#### [Texto de la página]
++++++++
El próximo lunes 29 de junio, Bruselas será el escenario de un encuentro significativo entre Maros Sefcovic, comisario europeo de Comercio, y su contraparte china, Wang Wentao. Este diálogo se produce en un contexto marcado por las crecientes tensiones comerciales entre la Unión Europea y China, así como por la necesidad urgente de la UE de proteger su sector industrial de la competencia desleal. Un portavoz del Ejecutivo comunitario ha confirmado la reunión, que se enmarca dentro de un esfuerzo más amplio por mantener un "diálogo constructivo" con Pekín.

La reunión se sitúa en un momento crítico, ya que los líderes de la UE han manifestado su intención de reforzar las herramientas de política comercial disponibles para abordar la creciente preocupación por las prácticas comerciales chinas. Durante la última cumbre europea, se destacó la necesidad de actuar con rapidez y eficacia para defender los intereses de la industria europea frente a las subvenciones que el gobierno chino ofrece a sus empresas. Este diálogo es vital, no solo para discutir el acceso de las empresas europeas al mercado chino, sino también para tratar de equilibrar la balanza comercial, que actualmente muestra un déficit significativo a favor de China.
++++++++
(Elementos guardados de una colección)
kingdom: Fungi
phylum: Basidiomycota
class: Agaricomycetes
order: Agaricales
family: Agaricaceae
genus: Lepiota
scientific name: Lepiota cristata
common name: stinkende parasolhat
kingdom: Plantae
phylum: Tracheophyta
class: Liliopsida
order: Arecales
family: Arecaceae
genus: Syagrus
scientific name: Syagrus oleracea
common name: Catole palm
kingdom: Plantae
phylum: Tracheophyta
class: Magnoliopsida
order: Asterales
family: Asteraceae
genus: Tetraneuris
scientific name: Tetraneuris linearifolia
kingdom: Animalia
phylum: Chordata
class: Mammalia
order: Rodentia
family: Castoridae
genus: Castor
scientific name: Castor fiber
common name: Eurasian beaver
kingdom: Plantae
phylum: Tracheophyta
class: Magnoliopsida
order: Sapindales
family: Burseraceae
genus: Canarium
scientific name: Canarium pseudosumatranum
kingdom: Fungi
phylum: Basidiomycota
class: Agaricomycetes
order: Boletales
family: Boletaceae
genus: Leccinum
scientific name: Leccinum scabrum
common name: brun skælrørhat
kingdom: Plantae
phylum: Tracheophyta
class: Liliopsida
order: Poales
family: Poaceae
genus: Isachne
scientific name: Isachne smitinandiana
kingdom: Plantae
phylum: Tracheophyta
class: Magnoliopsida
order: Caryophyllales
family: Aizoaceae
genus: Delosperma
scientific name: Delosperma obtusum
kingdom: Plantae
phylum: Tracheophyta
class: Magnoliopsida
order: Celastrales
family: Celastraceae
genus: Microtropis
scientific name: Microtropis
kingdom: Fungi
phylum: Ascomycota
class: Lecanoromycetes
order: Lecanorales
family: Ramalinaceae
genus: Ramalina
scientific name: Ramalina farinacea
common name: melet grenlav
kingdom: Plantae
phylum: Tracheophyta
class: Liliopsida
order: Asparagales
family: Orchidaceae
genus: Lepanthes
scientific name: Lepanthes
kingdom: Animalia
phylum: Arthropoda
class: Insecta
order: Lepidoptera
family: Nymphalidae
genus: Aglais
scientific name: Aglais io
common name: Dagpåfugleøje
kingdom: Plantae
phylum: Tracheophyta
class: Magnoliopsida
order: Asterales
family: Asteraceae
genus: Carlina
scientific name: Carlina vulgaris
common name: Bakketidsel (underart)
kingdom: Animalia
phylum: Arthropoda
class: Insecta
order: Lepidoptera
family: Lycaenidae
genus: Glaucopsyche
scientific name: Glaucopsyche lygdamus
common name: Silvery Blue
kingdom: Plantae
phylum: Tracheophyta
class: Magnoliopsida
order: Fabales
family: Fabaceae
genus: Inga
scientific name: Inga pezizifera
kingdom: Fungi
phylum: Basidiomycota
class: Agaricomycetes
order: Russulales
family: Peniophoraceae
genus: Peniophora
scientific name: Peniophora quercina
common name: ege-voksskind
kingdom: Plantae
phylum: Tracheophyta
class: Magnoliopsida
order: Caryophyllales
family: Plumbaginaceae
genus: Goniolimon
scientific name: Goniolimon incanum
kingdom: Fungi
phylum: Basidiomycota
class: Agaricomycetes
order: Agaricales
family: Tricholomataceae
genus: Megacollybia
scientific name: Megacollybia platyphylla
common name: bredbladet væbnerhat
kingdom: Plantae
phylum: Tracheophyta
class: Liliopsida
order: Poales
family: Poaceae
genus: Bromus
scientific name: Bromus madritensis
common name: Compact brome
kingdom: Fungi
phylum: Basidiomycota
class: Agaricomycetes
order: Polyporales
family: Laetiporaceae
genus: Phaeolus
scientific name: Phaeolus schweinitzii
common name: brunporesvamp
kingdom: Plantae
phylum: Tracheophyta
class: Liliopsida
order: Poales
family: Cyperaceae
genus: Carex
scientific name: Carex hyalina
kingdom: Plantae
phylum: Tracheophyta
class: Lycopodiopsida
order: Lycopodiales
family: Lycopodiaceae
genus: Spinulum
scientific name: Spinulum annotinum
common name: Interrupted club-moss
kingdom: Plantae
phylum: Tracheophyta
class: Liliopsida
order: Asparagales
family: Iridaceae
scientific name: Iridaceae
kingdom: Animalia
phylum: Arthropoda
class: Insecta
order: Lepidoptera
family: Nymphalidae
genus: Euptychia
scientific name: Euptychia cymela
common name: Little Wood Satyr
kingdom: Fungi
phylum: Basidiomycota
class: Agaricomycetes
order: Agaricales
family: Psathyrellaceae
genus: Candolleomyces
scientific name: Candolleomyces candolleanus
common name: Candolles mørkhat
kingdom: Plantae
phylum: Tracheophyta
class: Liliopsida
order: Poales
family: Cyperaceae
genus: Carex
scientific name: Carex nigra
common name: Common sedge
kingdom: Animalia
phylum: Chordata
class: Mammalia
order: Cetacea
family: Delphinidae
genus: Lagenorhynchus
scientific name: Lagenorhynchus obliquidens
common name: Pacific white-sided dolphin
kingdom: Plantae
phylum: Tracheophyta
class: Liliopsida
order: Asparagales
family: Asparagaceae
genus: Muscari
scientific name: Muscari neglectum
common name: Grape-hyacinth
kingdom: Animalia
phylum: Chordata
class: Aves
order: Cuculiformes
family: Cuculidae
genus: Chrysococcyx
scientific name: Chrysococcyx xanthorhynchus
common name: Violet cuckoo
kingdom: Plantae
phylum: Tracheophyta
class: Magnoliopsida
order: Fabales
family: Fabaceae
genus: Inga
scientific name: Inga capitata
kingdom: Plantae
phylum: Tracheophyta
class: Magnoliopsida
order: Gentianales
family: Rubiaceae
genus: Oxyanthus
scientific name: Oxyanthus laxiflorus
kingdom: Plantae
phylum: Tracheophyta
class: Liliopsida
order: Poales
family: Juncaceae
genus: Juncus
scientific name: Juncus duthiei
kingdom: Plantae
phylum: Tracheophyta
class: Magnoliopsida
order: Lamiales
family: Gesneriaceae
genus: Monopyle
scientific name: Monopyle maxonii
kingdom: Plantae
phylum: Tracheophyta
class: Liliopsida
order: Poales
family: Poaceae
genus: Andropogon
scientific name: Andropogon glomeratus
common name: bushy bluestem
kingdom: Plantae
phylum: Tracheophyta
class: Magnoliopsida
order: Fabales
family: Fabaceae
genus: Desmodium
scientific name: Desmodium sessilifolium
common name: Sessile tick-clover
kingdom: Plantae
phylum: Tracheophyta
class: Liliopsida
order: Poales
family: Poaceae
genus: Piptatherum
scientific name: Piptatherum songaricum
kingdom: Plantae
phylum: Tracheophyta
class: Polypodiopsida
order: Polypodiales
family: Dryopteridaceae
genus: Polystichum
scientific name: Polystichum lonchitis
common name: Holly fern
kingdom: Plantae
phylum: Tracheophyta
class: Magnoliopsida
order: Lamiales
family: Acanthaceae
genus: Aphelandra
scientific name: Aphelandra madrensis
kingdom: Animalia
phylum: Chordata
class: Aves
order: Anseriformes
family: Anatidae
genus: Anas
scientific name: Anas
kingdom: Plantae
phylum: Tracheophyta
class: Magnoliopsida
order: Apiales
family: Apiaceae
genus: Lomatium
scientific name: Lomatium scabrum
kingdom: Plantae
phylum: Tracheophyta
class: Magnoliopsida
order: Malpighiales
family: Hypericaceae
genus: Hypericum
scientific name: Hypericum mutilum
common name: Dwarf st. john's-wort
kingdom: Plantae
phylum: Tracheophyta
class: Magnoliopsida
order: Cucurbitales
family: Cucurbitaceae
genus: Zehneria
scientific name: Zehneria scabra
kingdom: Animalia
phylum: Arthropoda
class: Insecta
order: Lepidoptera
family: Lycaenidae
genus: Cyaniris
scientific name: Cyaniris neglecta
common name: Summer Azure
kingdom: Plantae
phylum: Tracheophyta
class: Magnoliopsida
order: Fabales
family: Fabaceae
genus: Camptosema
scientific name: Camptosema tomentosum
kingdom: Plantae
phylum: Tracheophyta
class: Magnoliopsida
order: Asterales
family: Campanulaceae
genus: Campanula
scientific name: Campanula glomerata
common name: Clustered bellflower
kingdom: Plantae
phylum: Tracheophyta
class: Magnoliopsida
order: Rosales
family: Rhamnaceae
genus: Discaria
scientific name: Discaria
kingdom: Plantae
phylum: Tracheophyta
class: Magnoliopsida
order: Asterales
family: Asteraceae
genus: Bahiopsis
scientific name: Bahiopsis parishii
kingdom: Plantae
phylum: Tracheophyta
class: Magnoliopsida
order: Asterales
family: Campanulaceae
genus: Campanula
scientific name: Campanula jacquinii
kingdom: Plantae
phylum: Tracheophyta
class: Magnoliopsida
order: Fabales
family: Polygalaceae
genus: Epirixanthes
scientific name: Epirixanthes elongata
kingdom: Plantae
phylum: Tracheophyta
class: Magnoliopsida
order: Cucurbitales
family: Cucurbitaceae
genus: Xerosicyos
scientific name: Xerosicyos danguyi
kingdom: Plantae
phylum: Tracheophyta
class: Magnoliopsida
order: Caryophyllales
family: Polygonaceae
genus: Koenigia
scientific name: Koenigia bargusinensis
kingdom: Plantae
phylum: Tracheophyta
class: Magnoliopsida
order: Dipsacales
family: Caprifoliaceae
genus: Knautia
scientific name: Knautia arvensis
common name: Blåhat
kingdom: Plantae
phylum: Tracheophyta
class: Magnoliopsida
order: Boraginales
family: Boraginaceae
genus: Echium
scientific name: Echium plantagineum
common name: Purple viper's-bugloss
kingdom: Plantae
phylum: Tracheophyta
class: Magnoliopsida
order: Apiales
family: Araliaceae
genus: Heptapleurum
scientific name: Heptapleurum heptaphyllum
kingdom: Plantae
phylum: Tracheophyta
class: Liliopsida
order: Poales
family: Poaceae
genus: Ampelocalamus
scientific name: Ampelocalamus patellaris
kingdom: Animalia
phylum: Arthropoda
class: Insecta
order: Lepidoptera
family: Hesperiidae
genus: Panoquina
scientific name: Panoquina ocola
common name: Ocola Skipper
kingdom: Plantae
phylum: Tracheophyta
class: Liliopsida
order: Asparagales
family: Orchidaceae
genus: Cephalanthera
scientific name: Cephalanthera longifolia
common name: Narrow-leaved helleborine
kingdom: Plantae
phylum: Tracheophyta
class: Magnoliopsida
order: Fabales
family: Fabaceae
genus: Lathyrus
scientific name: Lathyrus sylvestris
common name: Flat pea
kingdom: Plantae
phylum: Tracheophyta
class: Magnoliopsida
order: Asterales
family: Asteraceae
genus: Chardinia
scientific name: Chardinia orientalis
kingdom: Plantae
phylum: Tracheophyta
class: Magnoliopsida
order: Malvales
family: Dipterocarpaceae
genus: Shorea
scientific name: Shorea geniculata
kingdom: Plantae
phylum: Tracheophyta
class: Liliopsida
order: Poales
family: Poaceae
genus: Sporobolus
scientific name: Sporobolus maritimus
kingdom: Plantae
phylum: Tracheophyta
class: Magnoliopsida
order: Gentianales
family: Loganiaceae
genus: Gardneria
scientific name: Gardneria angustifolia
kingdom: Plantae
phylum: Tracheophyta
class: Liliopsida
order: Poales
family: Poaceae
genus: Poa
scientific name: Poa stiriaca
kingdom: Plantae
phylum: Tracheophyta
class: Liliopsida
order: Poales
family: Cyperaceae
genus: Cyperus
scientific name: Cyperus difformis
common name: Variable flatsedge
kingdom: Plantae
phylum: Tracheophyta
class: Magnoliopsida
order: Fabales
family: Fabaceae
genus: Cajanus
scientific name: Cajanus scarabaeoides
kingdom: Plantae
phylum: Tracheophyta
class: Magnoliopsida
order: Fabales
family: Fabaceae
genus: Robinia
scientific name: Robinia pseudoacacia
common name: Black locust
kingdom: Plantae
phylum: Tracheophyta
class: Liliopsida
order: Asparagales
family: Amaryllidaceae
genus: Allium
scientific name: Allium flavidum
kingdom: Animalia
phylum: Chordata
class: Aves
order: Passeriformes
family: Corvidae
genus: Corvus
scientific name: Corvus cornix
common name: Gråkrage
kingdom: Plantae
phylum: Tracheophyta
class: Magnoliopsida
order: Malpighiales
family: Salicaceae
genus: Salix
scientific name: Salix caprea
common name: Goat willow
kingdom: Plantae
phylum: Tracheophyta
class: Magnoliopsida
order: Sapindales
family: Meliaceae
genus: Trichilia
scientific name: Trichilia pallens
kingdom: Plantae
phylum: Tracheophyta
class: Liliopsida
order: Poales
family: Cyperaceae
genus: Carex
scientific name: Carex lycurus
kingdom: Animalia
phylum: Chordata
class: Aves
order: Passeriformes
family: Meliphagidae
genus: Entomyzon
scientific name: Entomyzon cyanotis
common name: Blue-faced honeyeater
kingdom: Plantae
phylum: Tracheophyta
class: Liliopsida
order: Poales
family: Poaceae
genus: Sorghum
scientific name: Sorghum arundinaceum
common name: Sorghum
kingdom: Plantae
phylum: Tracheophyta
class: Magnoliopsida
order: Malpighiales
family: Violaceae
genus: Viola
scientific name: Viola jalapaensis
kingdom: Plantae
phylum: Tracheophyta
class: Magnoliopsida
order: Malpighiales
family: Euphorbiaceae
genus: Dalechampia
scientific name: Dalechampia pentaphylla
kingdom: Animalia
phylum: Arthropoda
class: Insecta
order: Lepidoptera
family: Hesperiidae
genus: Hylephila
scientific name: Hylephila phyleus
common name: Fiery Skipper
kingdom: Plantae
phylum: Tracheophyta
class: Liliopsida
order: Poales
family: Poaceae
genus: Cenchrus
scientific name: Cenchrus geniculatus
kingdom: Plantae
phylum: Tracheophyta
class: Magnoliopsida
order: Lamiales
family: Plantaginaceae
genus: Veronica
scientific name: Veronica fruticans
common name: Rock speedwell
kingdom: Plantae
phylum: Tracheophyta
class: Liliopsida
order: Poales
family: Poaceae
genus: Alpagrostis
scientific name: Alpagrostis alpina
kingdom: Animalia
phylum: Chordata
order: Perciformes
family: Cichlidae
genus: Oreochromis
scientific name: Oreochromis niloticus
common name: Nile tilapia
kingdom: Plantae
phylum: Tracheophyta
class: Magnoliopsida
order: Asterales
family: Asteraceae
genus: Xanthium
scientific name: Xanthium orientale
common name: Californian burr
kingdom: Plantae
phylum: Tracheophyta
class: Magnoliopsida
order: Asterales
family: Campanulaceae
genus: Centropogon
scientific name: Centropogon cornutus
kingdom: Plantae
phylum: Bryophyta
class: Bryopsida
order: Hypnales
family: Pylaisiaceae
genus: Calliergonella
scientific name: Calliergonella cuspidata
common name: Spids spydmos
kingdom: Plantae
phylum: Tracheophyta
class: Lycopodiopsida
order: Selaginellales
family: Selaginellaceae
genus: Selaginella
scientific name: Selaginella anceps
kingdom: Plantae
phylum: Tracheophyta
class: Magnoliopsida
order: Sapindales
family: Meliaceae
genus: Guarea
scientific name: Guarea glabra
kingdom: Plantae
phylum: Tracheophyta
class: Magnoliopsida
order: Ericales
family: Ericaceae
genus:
++++++++
#### [Tareas]
**1)** Responde estas preguntas según el texto sobre la reunión entre la UE y China.
(a) ¿Qué día y en qué ciudad se celebrará la reunión?
(b) ¿Quién es la contraparte china de Maros Sefcovic?
(c) ¿A favor de quién muestra actualmente un déficit la balanza comercial?
**2)** Reproduce del texto sobre la reunión entre la UE y China el fragmento que empieza en "La reunión se" y termina en "favor de China.".
El listado no es necesario para resolver las tareas.

#### [Soluciones]
**1)**
(a) El lunes 29 de junio, en Bruselas.
(b) Wang Wentao.
(c) A favor de China.

**2)**
La reunión se sitúa en un momento crítico, ya que los líderes de la UE han manifestado su intención de reforzar las herramientas de política comercial disponibles para abordar la creciente preocupación por las prácticas comerciales chinas. Durante la última cumbre europea, se destacó la necesidad de actuar con rapidez y eficacia para defender los intereses de la industria europea frente a las subvenciones que el gobierno chino ofrece a sus empresas. Este diálogo es vital, no solo para discutir el acceso de las empresas europeas al mercado chino, sino también para tratar de equilibrar la balanza comercial, que actualmente muestra un déficit significativo a favor de China.